И все-таки можно было очень даже просто забыть всю эту историю с Лисабет и ее доктором, если бы окружной врач не решил устроить вечер в их честь. Лисабет проболталась об этом пасторше, когда они вечером сидели и вязали носки для миссионеров. Пасторша принесла это известие в Союз прихожан, а оттуда, конечно, пошло дальше.

Вы слышали про Лисабет? Она идет в гости к важным господам в Викьо, ее пригласил Гулликсен, окружной врач.

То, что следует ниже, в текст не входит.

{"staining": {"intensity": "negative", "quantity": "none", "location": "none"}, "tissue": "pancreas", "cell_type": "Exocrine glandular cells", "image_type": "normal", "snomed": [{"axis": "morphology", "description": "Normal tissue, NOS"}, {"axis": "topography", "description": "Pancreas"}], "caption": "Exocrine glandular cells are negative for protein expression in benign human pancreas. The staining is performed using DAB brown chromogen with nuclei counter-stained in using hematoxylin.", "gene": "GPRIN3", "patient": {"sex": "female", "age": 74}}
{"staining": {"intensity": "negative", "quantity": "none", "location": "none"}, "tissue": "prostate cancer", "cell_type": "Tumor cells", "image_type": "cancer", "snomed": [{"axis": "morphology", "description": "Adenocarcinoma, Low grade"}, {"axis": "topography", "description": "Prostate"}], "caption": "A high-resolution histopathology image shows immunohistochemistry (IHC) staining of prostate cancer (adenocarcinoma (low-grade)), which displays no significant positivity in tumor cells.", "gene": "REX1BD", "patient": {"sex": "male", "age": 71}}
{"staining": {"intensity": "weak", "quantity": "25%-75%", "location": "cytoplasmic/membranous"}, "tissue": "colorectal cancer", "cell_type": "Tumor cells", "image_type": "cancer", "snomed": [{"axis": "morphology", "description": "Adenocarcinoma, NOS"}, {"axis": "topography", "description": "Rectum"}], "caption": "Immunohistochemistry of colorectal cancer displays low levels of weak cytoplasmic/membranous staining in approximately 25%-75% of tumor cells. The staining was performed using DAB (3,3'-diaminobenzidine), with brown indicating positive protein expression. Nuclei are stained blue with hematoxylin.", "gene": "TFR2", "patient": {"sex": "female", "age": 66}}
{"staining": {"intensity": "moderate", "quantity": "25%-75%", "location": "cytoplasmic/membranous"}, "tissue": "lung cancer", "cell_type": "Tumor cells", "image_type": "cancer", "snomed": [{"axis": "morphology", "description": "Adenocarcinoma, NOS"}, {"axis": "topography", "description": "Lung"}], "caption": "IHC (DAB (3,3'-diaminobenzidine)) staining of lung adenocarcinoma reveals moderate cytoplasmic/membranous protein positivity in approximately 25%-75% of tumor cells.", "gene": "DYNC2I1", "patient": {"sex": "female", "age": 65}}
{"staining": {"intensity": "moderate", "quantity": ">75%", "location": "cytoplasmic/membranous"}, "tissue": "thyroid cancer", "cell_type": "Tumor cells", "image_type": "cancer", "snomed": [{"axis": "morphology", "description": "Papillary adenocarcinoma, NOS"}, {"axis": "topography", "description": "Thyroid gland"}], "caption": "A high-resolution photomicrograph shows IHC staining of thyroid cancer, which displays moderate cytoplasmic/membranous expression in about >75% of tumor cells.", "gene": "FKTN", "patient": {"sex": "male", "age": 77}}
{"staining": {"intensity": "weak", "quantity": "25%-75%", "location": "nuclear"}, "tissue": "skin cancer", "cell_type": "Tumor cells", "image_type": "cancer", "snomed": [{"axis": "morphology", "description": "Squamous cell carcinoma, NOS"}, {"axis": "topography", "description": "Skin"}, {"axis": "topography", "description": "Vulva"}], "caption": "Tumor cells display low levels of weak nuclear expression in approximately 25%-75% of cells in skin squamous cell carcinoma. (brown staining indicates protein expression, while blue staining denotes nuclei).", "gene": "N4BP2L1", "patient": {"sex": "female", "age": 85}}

Это было уже из ряда вон. За все время существования Дагфинсвика еще не случалось, чтобы рассказы о самой обычной девчонке так долго занимали тех, кто собирался в лавке Арвида в Холу поговорить о греховных делах, коими полон наш мир. А теперь ведь даже почти прекратились разговоры о Сигне, дочке Оскара, которая прижила ребеночка с заезжим торговым агентом, и об этой фрёкен Хёст, которая приехала в Дагфинсвик, видно, для того только, чтобы бесстыдно разгуливать в брюках, малевать какие-то картинки да курить сигареты. Подумать только: Лисабет, дочка крестьянина, у которого всего хозяйства-то — две коровы да несколько никудышных овец, — выходит замуж за доктора, ее приглашает в гости окружной врач, и она живет почти как дочь в доме у самого пастора.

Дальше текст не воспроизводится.